In the interest of getting something working quickly, I hooked it up to the output stage and power supplies of my ancient and long-suffering Ice Block amp, which conveniently happened to be partly dismantled with one driver board missing. It provides regulated +-65V and +-15V rails in addition to the main +-53V, so no worries about PSRR for the time being.
To achieve stability with the Ice Block’s hefty lateral MOSFET output stage in the loop (2 pairs of double die Exicon FETs) I had to use both the original PG508 compensation and dominant pole compensation with an extra zero (the 1k and 100pF).
I think it’s a bit temperamental because there are 3 transistor stages in the loop enclosed by the dominant pole capacitor. The Douglas Self Blameless only has 2, and my previous attempts at adding a third stage to that (cascode connection of Cdom) also caused oscillations at a few MHz.
As with any half decent solid-state amp, THD+N was at the limit of my measurement system at 1kHz, and dominated by noise. I had to go to full power at 10kHz to see a meaningful distortion residual.

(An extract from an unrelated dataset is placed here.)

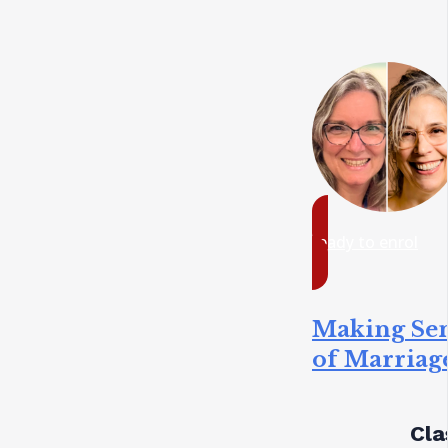
ready to enrol
Making Se
of Marriag
Cla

The distortion appears to be what Douglas Self called “gm-doubling”: in a push-pull circuit the gain is higher when both halves of the circuit are contributing, than when one half is cut off. And in the residual we see small lumps corresponding to increased gain around the zero crossings. I’m not entirely sure what part of the circuit is causing it. It may be the output stage, as that’s the usual culprit. It looks like it wants less bias, but the bias pot won’t go down any further. (Got to replace that TL431 with a TLV431)
I also tested the full power bandwidth, and it happily delivers 100W to 100kHz and beyond. I didn’t push it beyond 130kHz for fear of burning out the Zobel network.
A reading of 0.025% at 100W and 10kHz, with no filters engaged, is not to be sneezed at. I’d be perfectly happy with it, except the other un-hacked channel of the Ice Block does 0.009%! The PG508 circuit has some way to go before it can beat the original Alexander CFB.
While I had the equipment out, I also tried measuring distortion with a LF411 in place of the SSM2131 in the Alexander circuit. It made no noticeable difference at any power level, even though I’d persuaded myself that the LF411 sounded bad…